Ainsi le célibat garde ouverte la perspective d'un accomplissement à venir qui transcende toute existence présente. La négativité du célibat religieux a le même sens que toutes les autres formes d'ascèse : à savoir celui d'un vide qui évoque autre chose ; c'est une question de sens, également au-delà du mariage. Même si le célibat d'un religieux ne faisait que poser plus vivement la question du sens ultime, cela aurait déjà un sens. Vu ainsi, le célibat s'inscrit dans la conception de la vie religieuse pour révéler la tension eschatologique à l'œuvre dans notre histoire. Toutefois, il faut se garder d'imaginer le célibat lui-même comme un mode d'existence eschatologique. Il est également facile de tomber dans des exagérations ici.

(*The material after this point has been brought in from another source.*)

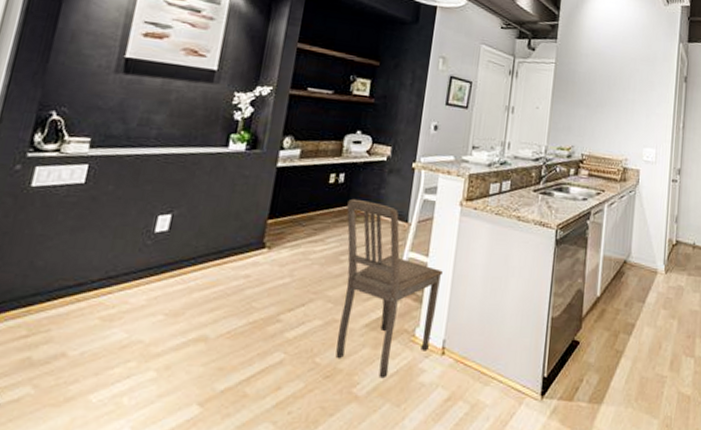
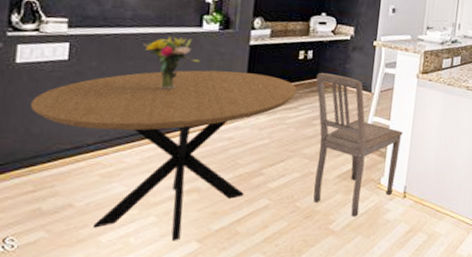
dining table: none [38,195,325,404] -> present [31,70,297,241]
bouquet: none [164,158,224,218] -> present [143,37,201,90]

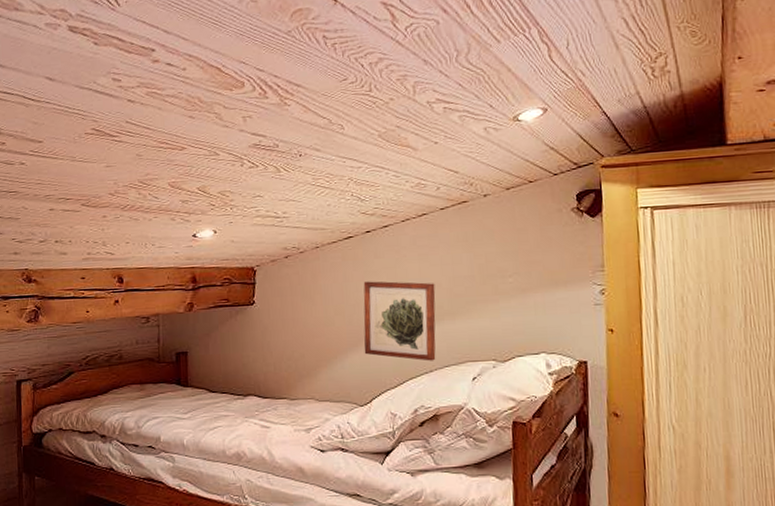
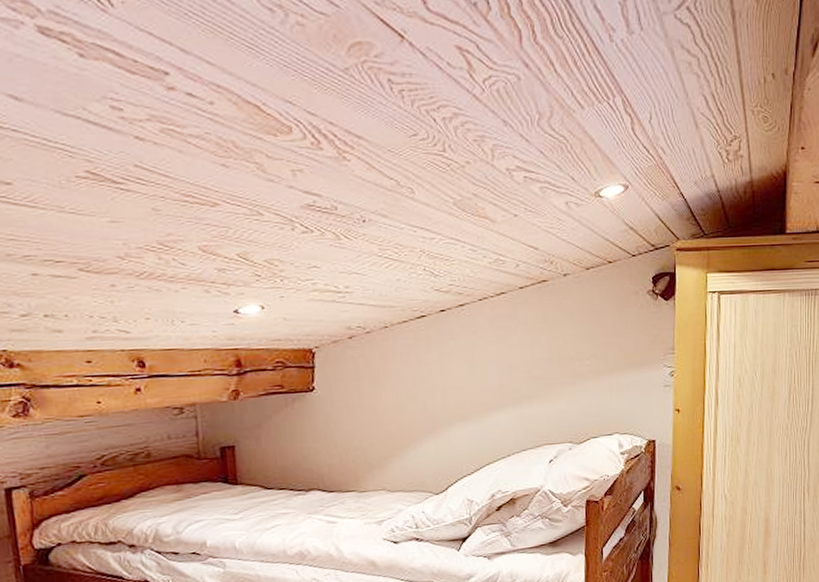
wall art: present [363,281,436,361] -> none [438,364,514,446]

Le célibat s'inscrit donc dans une certaine distance et réserve vis-à-vis du système social. Il est curieux qu'Augustin présente toujours la vie religieuse comme « quitter le monde (saeculum) ». Le mot "saeculum" est toujours associé aux idées du "temps" et de l’"histoire". En renonçant au mariage, on sort en quelque sorte de l'histoire, c'est-à-dire qu'on renonce à la continuation de l'histoire. Il faut aussi y réfléchir, car cela implique en réalité une lourde responsabilité. Contrairement au mariage, dans la vie religieuse gagner sa vie, faire carrière, travailler au monde, se rendre disponible dans un métier spécialisé ne se trouvent pas au premier plan. Cela signifie que le mariage reste une nécessité pour le monde. Il convient toutefois de noter que le mariage, de par sa nature même, oblige davantage une personne à entrer dans le système social et l'y lie aussi plus fortement.